Yuckfu Dev Diary #8 – Details, Details, Details and a Gameplay Video
In my last post I said I’d add some exhaust streams to my robot. I also said I’d use particles for that. Well, I didn’t. I spent several hours trying to get it right, but it always looked like my robot’s taking a bubble bath instead of riding on a powerful jet engine. I ended up using a single alpha blended sprite for each of the streams. This may sound cheap but actually looks really good.
As you will see in the following video, I did use particles for another effect: the huge explosion you’ll face every time you loose. Since there really is no way to “win” this game, I at least wanted to make the Game Over as visually appealing as possible. I also added a start animation – the robot now launches like a real rocket from a girder that is disconnected just after the engines have warmed up.
Yuckfu for iPhone – Gameplay Video from Dominic Szablewski on Vimeo.
This video shows the game in its current state – it is by no means final. There’s still a lot of stuff missing: a properly designed HUD, effects when crates are collected or new ones spawn and of course: sound! I can’t really talk about sound yet, because I haven’t done anything so far. The only thing I can tell you is that Yuckfu will have sound and music. Hopefully.
Read on for some more in depth (and embarrassing) game developer geekery.
iPhone Screen/Game Recording
As far as I know there is no application or (consumer available) hardware that captures video directly from the iPhone. So the above video is in fact captured from the iPhone simulator, which runs a recording of a game that I played on real hardware. This recorded game, or replay, is saved in a small binary file of about 20KB, where the position of the robot, the state of its thruster and various events (spawning crates etc.) are saved 15 times a second. This relatively low sample rate works quite fine for Yuckfu – there are no sudden movements possible, so the position of the player can easily be interpolated.
There are still some artifacts visible in the video (crates not showing the collect animation, but simply disappearing) that I need to fix. The occasional stutter however is a result of the screen capture itself. In fact, I had to ask a friend with an iMac to capture the video for me, because my MacBook Air was dropping frames all over the place.
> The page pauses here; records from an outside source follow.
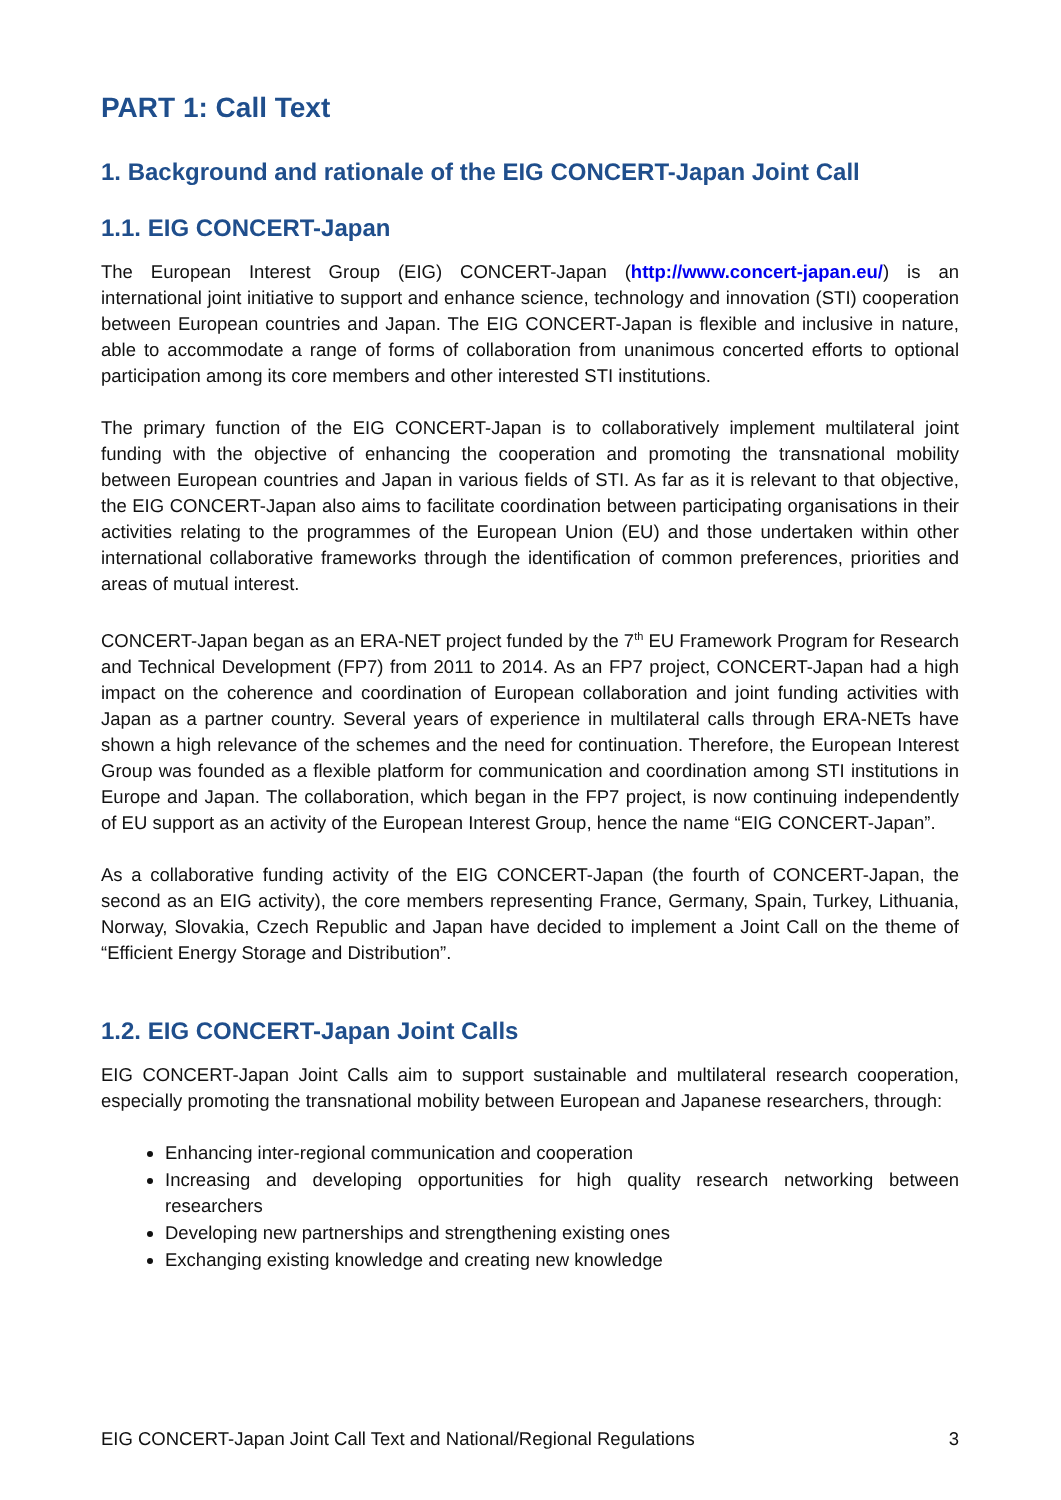PART 1: Call Text
1. Background and rationale of the EIG CONCERT-Japan Joint Call
1.1. EIG CONCERT-Japan
The European Interest Group (EIG) CONCERT-Japan (http://www.concert-japan.eu/) is an international joint initiative to support and enhance science, technology and innovation (STI) cooperation between European countries and Japan. The EIG CONCERT-Japan is flexible and inclusive in nature, able to accommodate a range of forms of collaboration from unanimous concerted efforts to optional participation among its core members and other interested STI institutions.
The primary function of the EIG CONCERT-Japan is to collaboratively implement multilateral joint funding with the objective of enhancing the cooperation and promoting the transnational mobility between European countries and Japan in various fields of STI. As far as it is relevant to that objective, the EIG CONCERT-Japan also aims to facilitate coordination between participating organisations in their activities relating to the programmes of the European Union (EU) and those undertaken within other international collaborative frameworks through the identification of common preferences, priorities and areas of mutual interest.
CONCERT-Japan began as an ERA-NET project funded by the 7<sup>th</sup> EU Framework Program for Research and Technical Development (FP7) from 2011 to 2014. As an FP7 project, CONCERT-Japan had a high impact on the coherence and coordination of European collaboration and joint funding activities with Japan as a partner country. Several years of experience in multilateral calls through ERA-NETs have shown a high relevance of the schemes and the need for continuation. Therefore, the European Interest Group was founded as a flexible platform for communication and coordination among STI institutions in Europe and Japan. The collaboration, which began in the FP7 project, is now continuing independently of EU support as an activity of the European Interest Group, hence the name “EIG CONCERT-Japan”.
As a collaborative funding activity of the EIG CONCERT-Japan (the fourth of CONCERT-Japan, the second as an EIG activity), the core members representing France, Germany, Spain, Turkey, Lithuania, Norway, Slovakia, Czech Republic and Japan have decided to implement a Joint Call on the theme of “Efficient Energy Storage and Distribution”.
1.2. EIG CONCERT-Japan Joint Calls
EIG CONCERT-Japan Joint Calls aim to support sustainable and multilateral research cooperation, especially promoting the transnational mobility between European and Japanese researchers, through:
Enhancing inter-regional communication and cooperation
Increasing and developing opportunities for high quality research networking between researchers
Developing new partnerships and strengthening existing ones
Exchanging existing knowledge and creating new knowledge
EIG CONCERT-Japan Joint Call Text and National/Regional Regulations 3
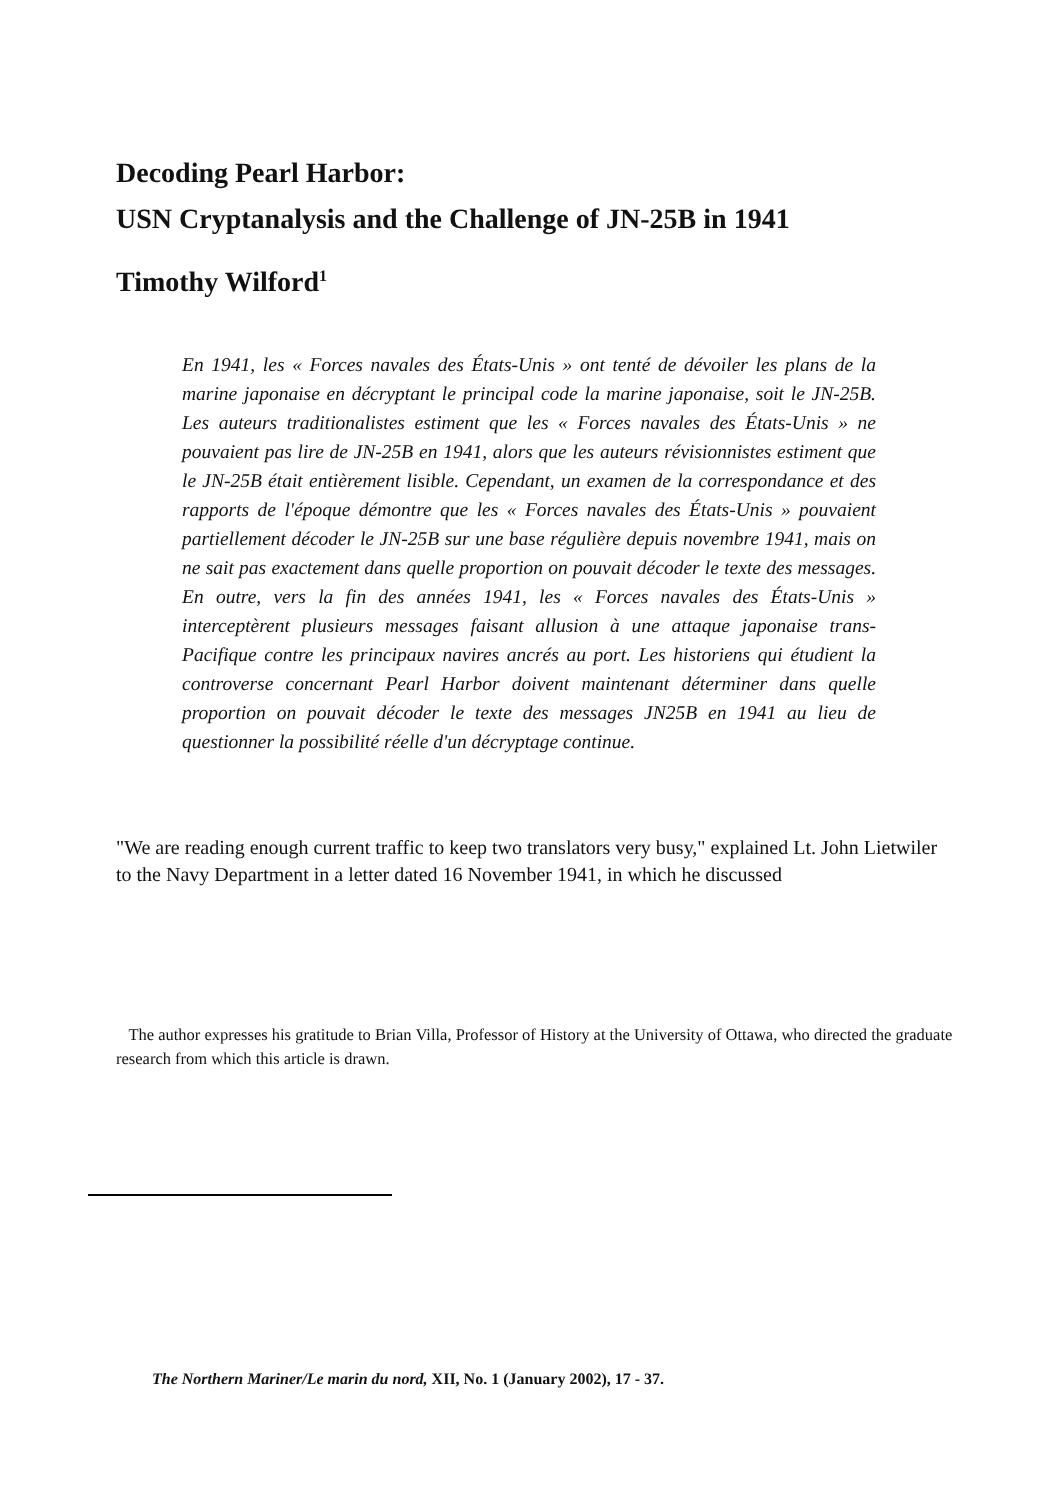Decoding Pearl Harbor:
USN Cryptanalysis and the Challenge of JN-25B in 1941
Timothy Wilford<sup>1</sup>
En 1941, les « Forces navales des États-Unis » ont tenté de dévoiler les plans de la marine japonaise en décryptant le principal code la marine japonaise, soit le JN-25B. Les auteurs traditionalistes estiment que les « Forces navales des États-Unis » ne pouvaient pas lire de JN-25B en 1941, alors que les auteurs révisionnistes estiment que le JN-25B était entièrement lisible. Cependant, un examen de la correspondance et des rapports de l'époque démontre que les « Forces navales des États-Unis » pouvaient partiellement décoder le JN-25B sur une base régulière depuis novembre 1941, mais on ne sait pas exactement dans quelle proportion on pouvait décoder le texte des messages. En outre, vers la fin des années 1941, les « Forces navales des États-Unis » interceptèrent plusieurs messages faisant allusion à une attaque japonaise trans-Pacifique contre les principaux navires ancrés au port. Les historiens qui étudient la controverse concernant Pearl Harbor doivent maintenant déterminer dans quelle proportion on pouvait décoder le texte des messages JN25B en 1941 au lieu de questionner la possibilité réelle d'un décryptage continue.
"We are reading enough current traffic to keep two translators very busy," explained Lt. John Lietwiler to the Navy Department in a letter dated 16 November 1941, in which he discussed
The author expresses his gratitude to Brian Villa, Professor of History at the University of Ottawa, who directed the graduate research from which this article is drawn.
The Northern Mariner/Le marin du nord, XII, No. 1 (January 2002), 17 - 37.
I programmed this replay recording functionality not only to be able to capture videos of the game; my initial intent was that these replays can be shared through the game on a public scoreboard. Therefore the size of these files really is an issue. I tried to keep the file format for the replays simple but also space efficient. Each frame consists of a flag stating if and what events happened and what data is to follow, i.e. just the players position, or also the coordinates for the next crate spawn. So each frame is 6 or 8 Bytes in size – I can live with that.
Particle Effects, the Explosion
I first experimented with the OpenGL ES Point Sprites (i.e.
GL_POINTS mode), which sadly turned out to be a waste of time. I can imagine some cases where point sprites might be of use, but for real 3D games (or even my 2.5D Yuckfu) I found the possibilities to be far too limited. You can’t control the rotation of your sprites and their size is independent from their z-position and can only be controlled indirectly.
I ended up drawing each sprite with a separate call to
glDrawArrays. With the 350 particles in my explosion, the bottleneck for performance lies elsewhere anyway: heavy overdraw. With so many transparent surfaces over each other you can quickly bring the iPhones graphics accelerator to its knees.
You might have noticed, that the explosion at the end not only consists of particles but also has a 3D-model of the blast wave – a technique that was used by games like Quake 2 (screenshot) or the N64-Version of Duke Nukem 3D (screenshot), but was later replaced by tons of particles. Some newer games however came back to using explosion models again. You can see them for example in Quake 4 (screenshot) if you look closely.
UV-mapping the explosions sphere actually wasn’t as easy as I first thought. Normally you’d cut the sphere on one side and then apply a nicely Mercator-mapped rectangular texture to it. But not me. I thought I could somehow circumvent the distortion on the poles by cutting my sphere into two halves, to create a circular UV map that could be repeated twice over the sphere. The texture I ended up with turned out to be a huge waste of space and is still distorted. Advice: don’t attempt to find new ways to solve problems that have been around for several hundred years. Also, read Wikipedia: Like all map projections that attempt to fit a curved surface onto a flat sheet, the shape of the map is a distortion (…). Yes, thank you.